_DOCUMENT PASSAGE_
Faculty members from the University of Southern California Viterbi School of Engineering’s Information Sciences Institute were among scientists from eight universities who collaborated with IBM to advance the Question Answering (QA) technology behind the IBM Watson computing system.
Watson beat the Jeopardy! TV quiz show’s two most successful and celebrated human contestants in three days of competition February 14&ndash16, 2011.Watson, named after IBM founder Thomas J. Watson, was built by a team of IBM scientists who set out to build a computing system that rivals a human’s ability to answer questions posed in natural language with speed, accuracy and confidence. The Jeopardy! format provides the ultimate challenge because the game’s clues involve analyzing subtle meaning, irony, riddles, and other complexities in which humans excel and computers traditionally do not.
“IBM Watson is the first step in how computers will be designed and built differently and will be able to learn and with the help of USC, we will continue to advance the QA technologies that are the backbone of this system,” said Dr. David Ferrucci, leader of the IBM Watson project team.
Watson’s ability to understand the meaning and context of human language, and rapidly process in-formation to find precise answers to complex questions, holds enormous potential to transform how computers help people accomplish tasks in business and their personal lives. Watson will enable people to rapidly find specific answers to complex questions.
The ongoing research collaborations will help advance Watson’s ability to improve all kinds of industries such as healthcare, banking, government, etc.
Viterbi School scientists are developing theories and computational techniques to help systems understand texts at a deeper level than is possible today. This work includes linguistic analysis of sentences, the collection of large amounts of background knowledge from the web, and the application of reasoning engines that draw conclusions from facts extracted from questions and possible answers.

_PROBLEM_
Reproduce verbatim the part of the IBM Watson article that opens with the words containing "Watson beat the" and closes with "Watson project team.".

_EXTRACTED ENTRIES_
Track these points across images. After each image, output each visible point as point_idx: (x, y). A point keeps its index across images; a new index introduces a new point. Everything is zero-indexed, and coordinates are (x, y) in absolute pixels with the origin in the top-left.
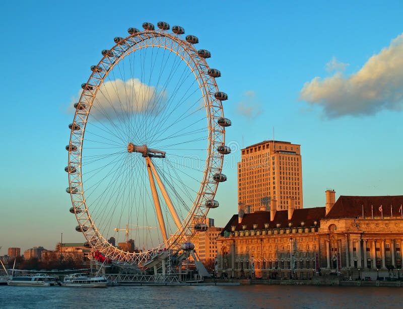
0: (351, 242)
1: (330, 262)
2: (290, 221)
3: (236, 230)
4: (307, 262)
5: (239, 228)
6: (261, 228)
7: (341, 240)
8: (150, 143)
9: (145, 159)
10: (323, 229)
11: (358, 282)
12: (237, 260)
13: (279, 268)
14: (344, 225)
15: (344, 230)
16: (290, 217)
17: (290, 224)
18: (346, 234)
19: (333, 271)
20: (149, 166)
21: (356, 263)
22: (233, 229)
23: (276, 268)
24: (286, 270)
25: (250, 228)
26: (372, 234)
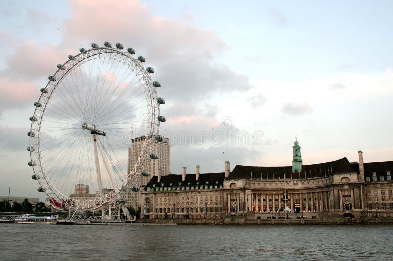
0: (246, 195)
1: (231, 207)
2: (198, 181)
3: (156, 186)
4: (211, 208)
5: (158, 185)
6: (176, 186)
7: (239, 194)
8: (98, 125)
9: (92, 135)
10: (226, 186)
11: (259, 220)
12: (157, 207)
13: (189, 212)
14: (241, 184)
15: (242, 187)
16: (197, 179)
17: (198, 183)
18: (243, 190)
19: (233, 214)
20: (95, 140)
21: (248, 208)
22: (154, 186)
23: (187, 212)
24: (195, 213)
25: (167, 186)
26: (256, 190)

_FINISHED EXERCISE_
Watson beat the Jeopardy! TV quiz show’s two most successful and celebrated human contestants in three days of competition February 14&ndash16, 2011.Watson, named after IBM founder Thomas J. Watson, was built by a team of IBM scientists who set out to build a computing system that rivals a human’s ability to answer questions posed in natural language with speed, accuracy and confidence. The Jeopardy! format provides the ultimate challenge because the game’s clues involve analyzing subtle meaning, irony, riddles, and other complexities in which humans excel and computers traditionally do not.
“IBM Watson is the first step in how computers will be designed and built differently and will be able to learn and with the help of USC, we will continue to advance the QA technologies that are the backbone of this system,” said Dr. David Ferrucci, leader of the IBM Watson project team.